Clinician or Provider: Every specialist who enters the picture starts from scratch. The neurologist re-reviews labs already ordered by the PCP. The geriatrician re-administers cognitive testing the PCP may have already attempted. Time is wasted, documentation is duplicated, and clinical momentum stalls. There's also a cognitive burden when physicians spend energy hunting through fragmented notes rather than synthesizing what's already known and moving forward.
System: Fragmented workups drive unnecessary utilization. Duplicate labs, redundant appointments, and avoidable referrals add cost without adding value. At scale, the absence of a standardized dementia bundle (or care journey) means the system has no way to measure whether the workup is complete, timely, or equitable, which makes quality improvement nearly impossible.
Solution
The solution I envision is a physician-facing “care journey” for non-specific diagnoses that require additional workup to land on a specific diagnosis. For example, “memory loss” is non-specific. A concussion can cause memory loss. A wild night of binge drinking can cause memory loss. Dementia can cause memory loss. Medications can cause memory loss.

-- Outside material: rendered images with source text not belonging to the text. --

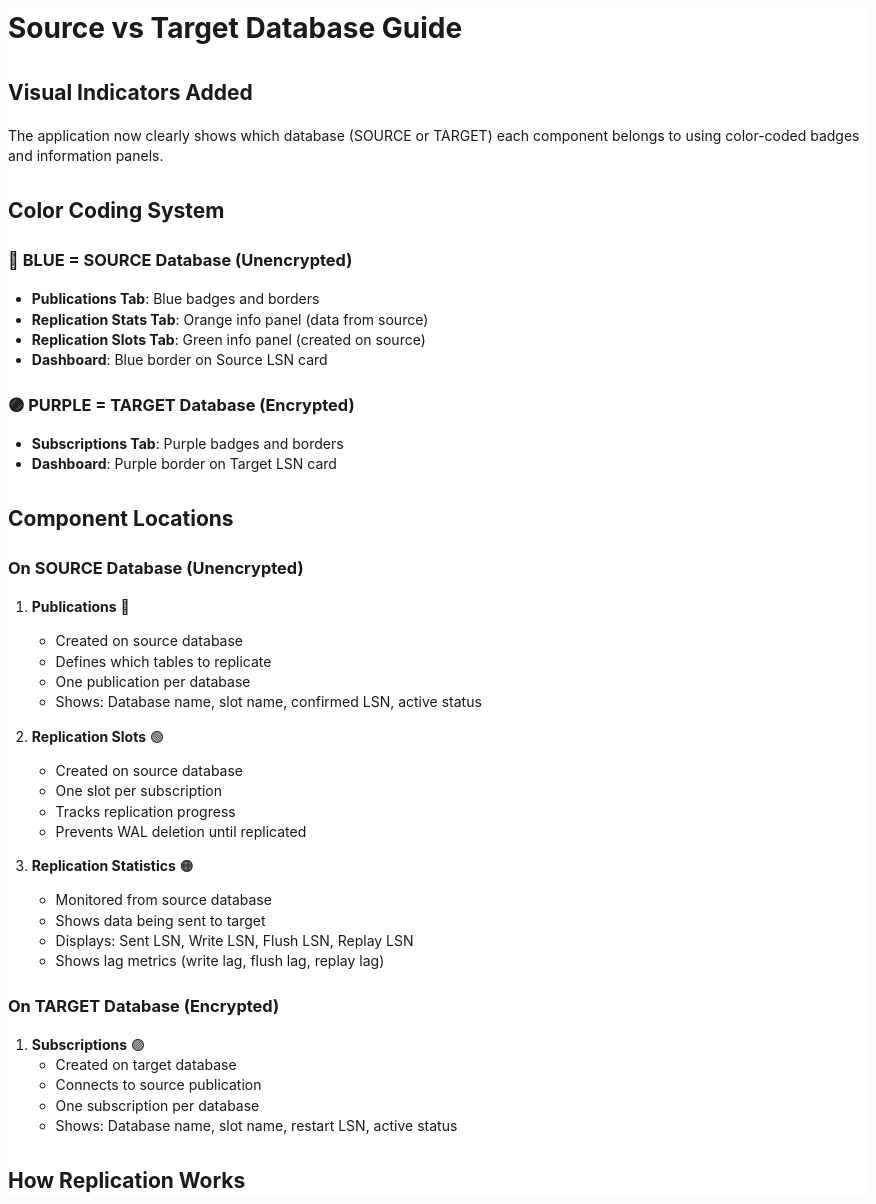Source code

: # Source vs Target Database Guide

## Visual Indicators Added

The application now clearly shows which database (SOURCE or TARGET) each component belongs to using color-coded badges and information panels.

## Color Coding System

### 🔵 **BLUE = SOURCE Database** (Unencrypted)
- **Publications Tab**: Blue badges and borders
- **Replication Stats Tab**: Orange info panel (data from source)
- **Replication Slots Tab**: Green info panel (created on source)
- **Dashboard**: Blue border on Source LSN card

### 🟣 **PURPLE = TARGET Database** (Encrypted)
- **Subscriptions Tab**: Purple badges and borders
- **Dashboard**: Purple border on Target LSN card

## Component Locations

### On SOURCE Database (Unencrypted)
1. **Publications** 🔵
   - Created on source database
   - Defines which tables to replicate
   - One publication per database
   - Shows: Database name, slot name, confirmed LSN, active status

2. **Replication Slots** 🟢
   - Created on source database
   - One slot per subscription
   - Tracks replication progress
   - Prevents WAL deletion until replicated

3. **Replication Statistics** 🟠
   - Monitored from source database
   - Shows data being sent to target
   - Displays: Sent LSN, Write LSN, Flush LSN, Replay LSN
   - Shows lag metrics (write lag, flush lag, replay lag)

### On TARGET Database (Encrypted)
1. **Subscriptions** 🟣
   - Created on target database
   - Connects to source publication
   - One subscription per database
   - Shows: Database name, slot name, restart LSN, active status

## How Replication Works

So imagine that when you add “memory loss” as a diagnosis to a visit, the patient is automatically enrolled in a pathway that tracks the “next steps” and organizes the diagnostic workup.

[ ] Review medications
[ ] Significant physical exam findings (bradykinesia, cogwheel, tremors)
[ ] IADLs reviewed
[ ] CBC, BMP, B12, TSH, RPR
[ ] MoCA/MME/MiniCog
[ ] Brain imaging
[ ] Medications to consider (acetylcholinesterase inhibitors, memantine)
The challenge, of course, is that this workup rarely happens in one place. Different specialists document in different notes, and the checklist only works if it's populated. That's where AI fits in. Even with fragmentation, AI can pull from unstructured data and populate the care journey automatically. The treating physician can click the patient’s “Memory Loss Care Journey” and quickly see what’s been done so far. They may see that the physical exam and labs were unremarkable, but the patient scored a 15 on the MoCA and can no longer pay bills. From there, the treating physician may order an MRI and refer to neurology. Then the neurologist can immediately see what’s already been completed and decide on next steps.

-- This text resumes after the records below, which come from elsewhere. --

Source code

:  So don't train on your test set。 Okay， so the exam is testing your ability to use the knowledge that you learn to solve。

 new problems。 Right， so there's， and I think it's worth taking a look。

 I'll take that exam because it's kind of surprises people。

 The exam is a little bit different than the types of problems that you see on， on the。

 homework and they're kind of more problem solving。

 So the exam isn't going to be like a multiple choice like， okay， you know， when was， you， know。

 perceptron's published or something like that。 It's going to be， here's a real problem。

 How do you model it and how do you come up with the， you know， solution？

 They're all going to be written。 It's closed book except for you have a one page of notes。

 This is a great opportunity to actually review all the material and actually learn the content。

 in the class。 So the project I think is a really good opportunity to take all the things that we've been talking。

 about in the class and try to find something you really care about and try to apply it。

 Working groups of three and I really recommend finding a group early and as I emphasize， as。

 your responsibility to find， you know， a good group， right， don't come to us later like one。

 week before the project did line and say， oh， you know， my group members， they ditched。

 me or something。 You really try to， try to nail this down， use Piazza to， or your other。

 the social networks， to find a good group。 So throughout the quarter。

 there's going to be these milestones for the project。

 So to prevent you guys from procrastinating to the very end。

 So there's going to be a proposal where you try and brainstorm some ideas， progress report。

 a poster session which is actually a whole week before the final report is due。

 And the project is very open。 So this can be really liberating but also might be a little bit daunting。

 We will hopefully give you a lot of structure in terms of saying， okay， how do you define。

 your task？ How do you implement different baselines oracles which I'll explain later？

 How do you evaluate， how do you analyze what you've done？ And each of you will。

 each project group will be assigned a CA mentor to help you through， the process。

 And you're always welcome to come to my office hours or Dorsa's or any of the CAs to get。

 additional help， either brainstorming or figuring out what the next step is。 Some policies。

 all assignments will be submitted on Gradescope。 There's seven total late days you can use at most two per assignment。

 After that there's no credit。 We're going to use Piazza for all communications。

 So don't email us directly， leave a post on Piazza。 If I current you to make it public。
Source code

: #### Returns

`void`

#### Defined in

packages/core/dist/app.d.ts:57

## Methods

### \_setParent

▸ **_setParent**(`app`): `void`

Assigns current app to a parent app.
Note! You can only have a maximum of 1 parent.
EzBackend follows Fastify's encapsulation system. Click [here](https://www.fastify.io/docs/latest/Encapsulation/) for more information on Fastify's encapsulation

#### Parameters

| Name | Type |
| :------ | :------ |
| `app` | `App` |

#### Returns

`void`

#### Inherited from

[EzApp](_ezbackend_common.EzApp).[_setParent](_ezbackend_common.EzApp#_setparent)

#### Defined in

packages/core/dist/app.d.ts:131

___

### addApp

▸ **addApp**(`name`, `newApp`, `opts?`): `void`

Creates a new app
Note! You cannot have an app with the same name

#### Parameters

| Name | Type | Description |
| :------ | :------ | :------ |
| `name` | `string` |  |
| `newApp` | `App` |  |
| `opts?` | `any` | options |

There’s already something similar to this for cancer treatment. In Epic, if a patient is on active chemotherapy, I can hover over their “Treatment Journey” and quickly see which cycle they’re on, any adverse reactions, how many treatments are left, and which labs are obtained with each treatment. It’s helpful and organized.
You can apply the same idea to other non-specific diagnoses, like "chest pain," "shortness of breath," and "hematuria." The dementia workup just happens to be one of the most fragmented, most time-sensitive, and most consequential places to start.